Open Access Publications from the University of California

## Modern Problems in Mathematical Signal Processing: Quantized Compressed Sensing and Randomized Neural Networks

• Author(s): Nelson, Aaron Andrew
We study two problems from mathematical signal processing. First, we consider problem of approximately recovering signals on a smooth, compact manifold from one-bit linear measurements drawn from either a Gaussian ensemble, partial circulant ensemble, or bounded orthonormal ensemble and quantized using $$\Sigma\Delta$$ or distributed noise-shaping schemes. We construct a convex optimization algorithm for signal recovery that, given a Geometric Multi-Resolution Analysis approximation of the manifold, guarantees signal recovery with high probability. We prove an upper bound on the recovery error which outperforms prior works that use memoryless scalar quantization, requires a simpler analysis, and extends the class of measurements beyond Gaussians.

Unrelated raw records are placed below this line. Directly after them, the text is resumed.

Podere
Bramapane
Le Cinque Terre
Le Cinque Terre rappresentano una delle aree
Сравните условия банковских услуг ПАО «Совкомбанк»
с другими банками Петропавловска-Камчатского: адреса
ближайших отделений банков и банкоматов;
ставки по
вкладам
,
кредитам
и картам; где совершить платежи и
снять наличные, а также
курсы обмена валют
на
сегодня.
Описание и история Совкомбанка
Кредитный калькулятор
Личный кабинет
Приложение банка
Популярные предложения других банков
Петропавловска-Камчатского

Second, we consider the problem of approximation continuous functions on compact domains using neural networks. The learning speed of feed-forward neural networks is notoriously slow and has presented a bottleneck in deep learning applications for several decades. For instance, gradient-based learning algorithms, which are used extensively to train neural networks, tend to work slowly when all of the network parameters must be iteratively tuned. To counter this, both researchers and practitioners have tried introducing randomness to reduce the learning requirement. Based on the original construction of B.~Igelnik and Y.H.~Pao, single layer neural-networks with random input-to-hidden layer weights and biases have seen success in practice, but the necessary theoretical justification is lacking. We begin to fill this theoretical gap by providing a (corrected) rigorous proof that the Igelnik and Pao construction is a universal approximator for continuous functions on compact domains, with $$\varepsilon$$-error convergence rate inversely proportional to the number of network nodes; we then extend this result to the non-asymptotic setting using a concentration inequality for Monte-Carlo integral approximations. We further adapt this randomized neural network architecture to approximate functions on smooth, compact submanifolds of Euclidean space, providing theoretical guarantees in both the asymptotic and non-asymptotic cases.